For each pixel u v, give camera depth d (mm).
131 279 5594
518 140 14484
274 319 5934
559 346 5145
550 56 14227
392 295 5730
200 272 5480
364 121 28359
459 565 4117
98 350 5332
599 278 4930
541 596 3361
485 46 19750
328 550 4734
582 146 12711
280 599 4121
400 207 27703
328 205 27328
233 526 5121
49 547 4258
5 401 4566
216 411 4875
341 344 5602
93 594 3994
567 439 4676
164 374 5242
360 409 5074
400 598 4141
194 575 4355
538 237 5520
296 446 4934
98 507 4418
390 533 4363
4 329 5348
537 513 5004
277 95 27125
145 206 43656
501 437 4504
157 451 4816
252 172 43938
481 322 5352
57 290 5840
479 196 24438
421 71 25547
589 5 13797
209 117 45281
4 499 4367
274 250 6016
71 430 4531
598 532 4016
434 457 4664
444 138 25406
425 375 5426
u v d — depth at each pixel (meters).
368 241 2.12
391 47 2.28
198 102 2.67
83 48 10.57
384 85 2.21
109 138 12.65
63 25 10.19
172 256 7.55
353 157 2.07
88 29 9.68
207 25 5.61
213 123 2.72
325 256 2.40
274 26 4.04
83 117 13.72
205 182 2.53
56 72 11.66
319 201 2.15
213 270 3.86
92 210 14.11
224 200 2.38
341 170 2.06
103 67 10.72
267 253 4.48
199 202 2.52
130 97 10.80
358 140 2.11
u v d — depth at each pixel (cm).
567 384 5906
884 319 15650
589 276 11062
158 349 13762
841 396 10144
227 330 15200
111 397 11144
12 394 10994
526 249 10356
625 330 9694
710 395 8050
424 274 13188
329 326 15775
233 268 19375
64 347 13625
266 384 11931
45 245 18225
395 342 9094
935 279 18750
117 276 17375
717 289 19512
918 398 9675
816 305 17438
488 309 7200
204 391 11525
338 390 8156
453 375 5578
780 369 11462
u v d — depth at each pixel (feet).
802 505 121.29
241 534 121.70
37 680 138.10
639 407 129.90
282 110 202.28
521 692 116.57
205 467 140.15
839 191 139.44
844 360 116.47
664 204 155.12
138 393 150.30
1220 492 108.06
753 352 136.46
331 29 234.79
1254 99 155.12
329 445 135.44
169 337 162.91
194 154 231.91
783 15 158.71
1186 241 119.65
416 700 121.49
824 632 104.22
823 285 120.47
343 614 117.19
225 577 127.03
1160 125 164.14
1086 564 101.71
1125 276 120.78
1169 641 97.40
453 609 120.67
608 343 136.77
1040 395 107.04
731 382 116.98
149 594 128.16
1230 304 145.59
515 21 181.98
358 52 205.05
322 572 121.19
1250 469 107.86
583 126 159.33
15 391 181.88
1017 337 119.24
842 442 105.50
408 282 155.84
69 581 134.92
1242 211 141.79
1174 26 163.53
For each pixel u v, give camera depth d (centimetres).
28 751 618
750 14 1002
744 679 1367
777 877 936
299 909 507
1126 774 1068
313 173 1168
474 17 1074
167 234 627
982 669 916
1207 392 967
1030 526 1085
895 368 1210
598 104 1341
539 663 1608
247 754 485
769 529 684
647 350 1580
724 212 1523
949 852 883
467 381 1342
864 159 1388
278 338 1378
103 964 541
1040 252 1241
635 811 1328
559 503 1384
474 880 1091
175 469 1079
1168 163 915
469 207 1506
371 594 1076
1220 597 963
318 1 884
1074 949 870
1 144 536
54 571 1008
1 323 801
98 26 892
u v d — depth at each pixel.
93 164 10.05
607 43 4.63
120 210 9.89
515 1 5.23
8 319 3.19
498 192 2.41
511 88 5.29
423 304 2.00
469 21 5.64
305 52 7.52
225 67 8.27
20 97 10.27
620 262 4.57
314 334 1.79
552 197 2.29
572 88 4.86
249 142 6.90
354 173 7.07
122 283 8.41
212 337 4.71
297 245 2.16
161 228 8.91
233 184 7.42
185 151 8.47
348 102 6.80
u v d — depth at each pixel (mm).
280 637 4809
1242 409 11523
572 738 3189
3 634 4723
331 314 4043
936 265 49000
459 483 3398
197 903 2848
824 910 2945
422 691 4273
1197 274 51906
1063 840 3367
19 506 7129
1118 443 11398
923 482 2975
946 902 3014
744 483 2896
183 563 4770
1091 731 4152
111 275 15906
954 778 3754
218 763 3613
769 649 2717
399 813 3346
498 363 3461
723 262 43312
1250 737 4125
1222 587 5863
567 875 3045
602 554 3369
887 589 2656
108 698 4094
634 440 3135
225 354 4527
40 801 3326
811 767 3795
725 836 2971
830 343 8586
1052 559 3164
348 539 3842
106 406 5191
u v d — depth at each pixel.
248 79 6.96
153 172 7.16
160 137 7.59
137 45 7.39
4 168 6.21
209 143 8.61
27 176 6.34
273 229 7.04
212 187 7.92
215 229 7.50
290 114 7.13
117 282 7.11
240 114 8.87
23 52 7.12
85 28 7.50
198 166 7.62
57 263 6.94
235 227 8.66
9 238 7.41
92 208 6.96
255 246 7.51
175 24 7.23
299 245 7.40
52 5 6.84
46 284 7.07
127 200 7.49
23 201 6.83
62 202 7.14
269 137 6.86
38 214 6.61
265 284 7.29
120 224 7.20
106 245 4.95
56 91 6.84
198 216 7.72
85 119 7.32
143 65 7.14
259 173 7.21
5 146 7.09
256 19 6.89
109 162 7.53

» WHAT NEEDS TO BE DONE
Go line by line through the material above and return each one that includes "pixel".

» OUTPUT FOR THIS EXERCISE
For each pixel u v, give camera depth d (mm).
u v d — depth at each pixel (meters).
u v d — depth at each pixel (cm).
u v d — depth at each pixel (feet).
For each pixel u v, give camera depth d (centimetres).
u v d — depth at each pixel.
u v d — depth at each pixel (mm).
u v d — depth at each pixel.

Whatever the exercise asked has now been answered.